## [TASK DETAILS]
Copy out the blog post on professional hopes and goals below word for word, from its date line to its final sentence.

## [SOURCE EXCERPT]
Saturday, October 25, 2014

Professional Hopes and Goals

When I think about where I have been, where I am, and where I would like to see myself in the future, several things come to mind.  Overall, I am pleased with my successes and I am certain that I have learned a great deal from my mistakes.  It is my intention, during this leg of my life journey, to make a positive impact on young children and families to the greatest capacity I can.  I understand that it starts with me, my home, my extended family, and my local community.  As I attempt to reach out even further, I will broaden my goals, my visions, and my development as a person and a professional.  

I hope that I set a good example for others (at least most of the time), and would like to think that professionally my methods and practice reflect fairness and just treatment across the great spectrum of diversity. Furthermore, I would like young children specifically to always feel loved and respected, as I cannot imagine a greater feeling of despair than to feel as if you do not matter.  My hopes are what drive my passion and have led to the inception of my goals.

## [DATASET CONTENT]
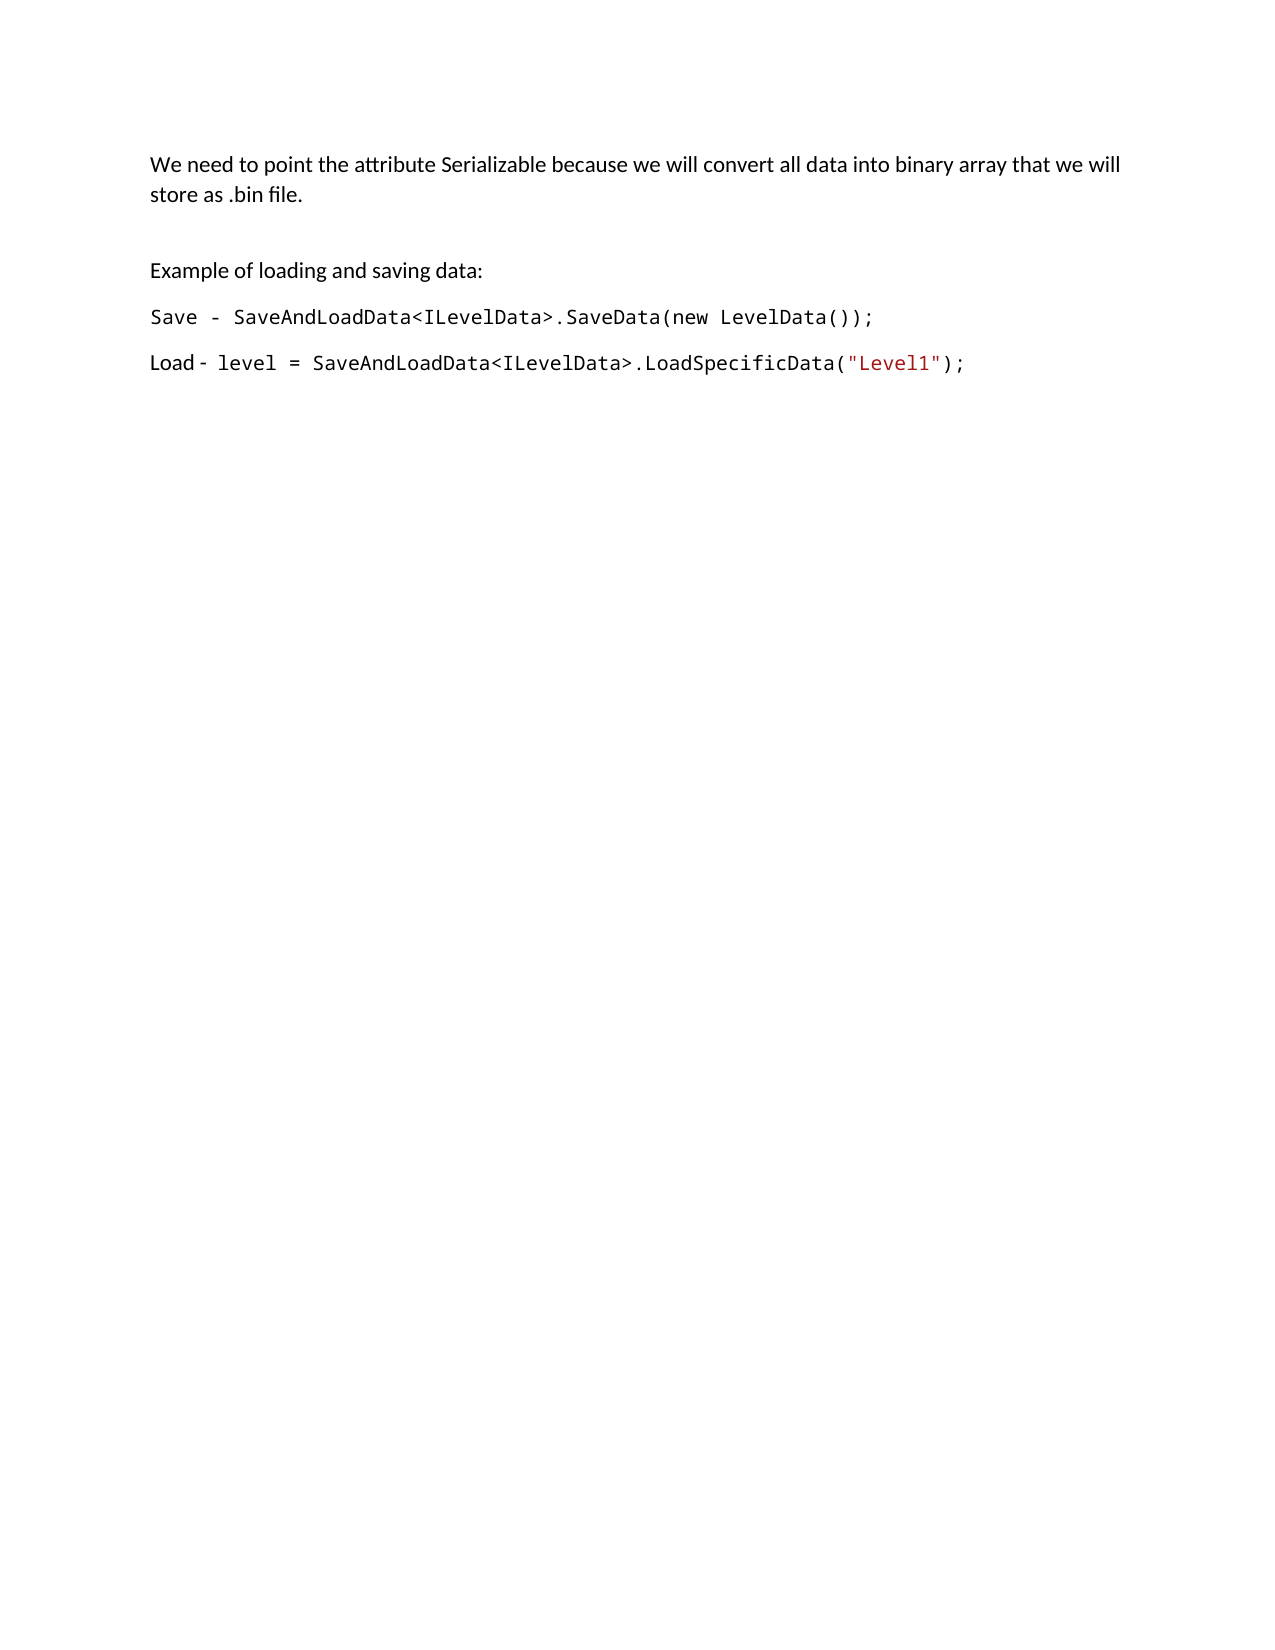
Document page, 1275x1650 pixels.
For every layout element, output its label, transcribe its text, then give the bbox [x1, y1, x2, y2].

text Example of loading and saving data: [150, 226, 1125, 284]
text Load - level = SaveAndLoadData<ILevelData>.LoadSpecificData("Level1"); [150, 348, 1125, 377]
text Save - SaveAndLoadData<ILevelData>.SaveData(new LevelData()); [150, 303, 1125, 330]
text We need to point the attribute Serializable because we will convert all data into binary array that we will store as .bin file. [150, 150, 1125, 208]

## [ANSWER FOR THIS EXERCISE]
Saturday, October 25, 2014

Professional Hopes and Goals

When I think about where I have been, where I am, and where I would like to see myself in the future, several things come to mind.  Overall, I am pleased with my successes and I am certain that I have learned a great deal from my mistakes.  It is my intention, during this leg of my life journey, to make a positive impact on young children and families to the greatest capacity I can.  I understand that it starts with me, my home, my extended family, and my local community.  As I attempt to reach out even further, I will broaden my goals, my visions, and my development as a person and a professional.  

I hope that I set a good example for others (at least most of the time), and would like to think that professionally my methods and practice reflect fairness and just treatment across the great spectrum of diversity. Furthermore, I would like young children specifically to always feel loved and respected, as I cannot imagine a greater feeling of despair than to feel as if you do not matter.  My hopes are what drive my passion and have led to the inception of my goals.